Reading:
“Here monks,
(1) One develops the awakening support of awareness,
filled with Love;
Supported by letting go,
Calming down,
Release,
Culminating in surrender.”
I write ‘relaxation’ in this translation but I go back and forth. […]
And now this is where it gets interesting because we do practice this boundless Love,
but there are many aspects of life, and many aspects of the Dhamma,
and many aspects of the practice.
And that is why I wanted to talk about this today because… this covers really good bases of the practice and it is making it very clear.
So in Pāḷi this is:
Vivekanissitaṃ
virāganissitaṃ
nirodhanissitaṃ
vossaggapariṇāmiṃ.
And I will be talking a little bit about these four because they come back every time,
in each of the seven supports of awakening,
and these seven reoccur every brahmavihāra,
so these are very…
well seven times four…
twenty-eight,
they come back twenty eight times during that sutta so I think it is probably worthwhile to look at that and what that means!
These four words , they come back very often, in fact the Buddha says that:
Vivekanissitaṃ
virāganissitaṃ
nirodhanissitaṃ
vossaggapariṇāmiṃ.
Also in the relation to the eightfold path,
he will take the eight-spoked path, if you look in the Collected Discourses (SN) in the section on the Path (magga saṃyutta)

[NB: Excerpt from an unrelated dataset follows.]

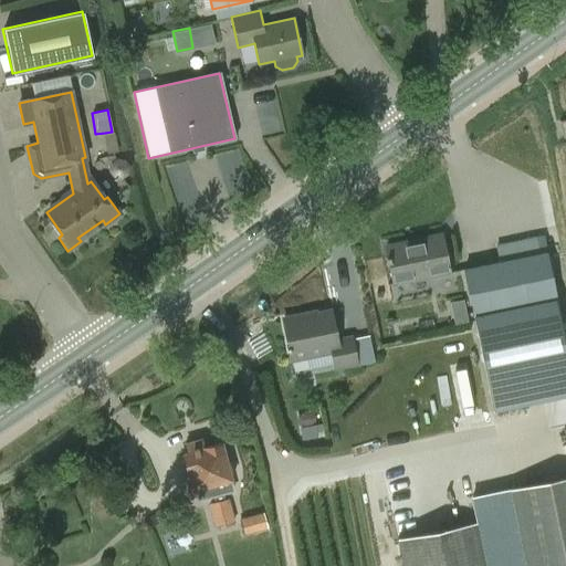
[(108,153),(117,150),(114,130),(112,132),(105,133),(108,153)]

in a lot of those suttas, he will break down the path and he won’t say it in the usual way that we are used to.
He will say: “One develops wise understanding supported by letting go,
supported by calming down,
supported by cessation, (or release, what I call release)

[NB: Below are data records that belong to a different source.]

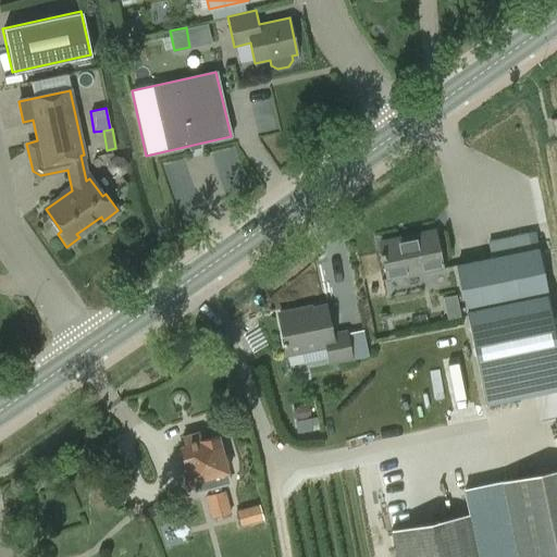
[(106,159),(104,168),(109,174),(116,175),(123,171),(125,162),(120,156),(112,155),(106,159)]
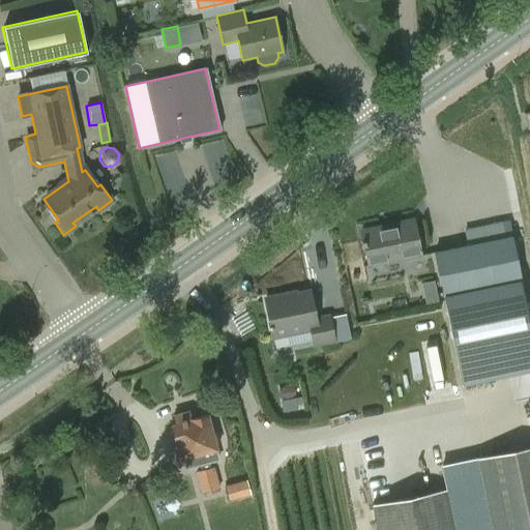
[(360,230),(369,267),(419,257),(412,219),(360,230)]
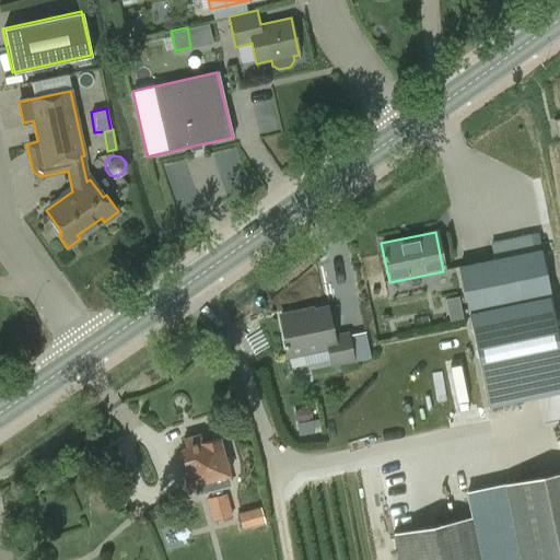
[(559,393),(559,347),(549,295),(550,295),(540,248),(457,266),(467,312),(468,312),(488,408),(559,393)]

and supported by surrender.”
It is ‘supported’ but I remember, when I first started translating this sutta, what came to mind was actually to translate it, not as supported but as ‘leaning towards these four qualities.’
Depending what you like most in your mind.
Supported is also good,
nissitaṃ would be ‘rooted in there’,
that’s what it means.
But to practice also going towards that.
To implement that also.
So it’s not just Boundless Love.
It’s Boundless Love,
with the awakening factor of awareness,
which is only one aspect of it,
which is supported by these four qualities.
And so that’s where we find Right Effort or Wise Practice.
Because practicing Boundless Love is the second fold of Wise Practice.
Where you would bring up,
generate,
cultivate,
develop wholesome states.
But the first fold which is letting go,
relaxing (Passadhi) also,
that is not really talked about, right, in the Brahmavihāras.
One of the things I’ve been looking for a lot
when I translate and when I read the suttas is which are the suttas where I can find this.
The letting go aspect, with the Brahmavihāras.
Because just the Brahmavihāras themselves,
they don’t explain that.
that you have to let go also.
Like, how that happens.
And so, I mean, it comes back twenty-eight times in that sutta so I think it’s pretty clear!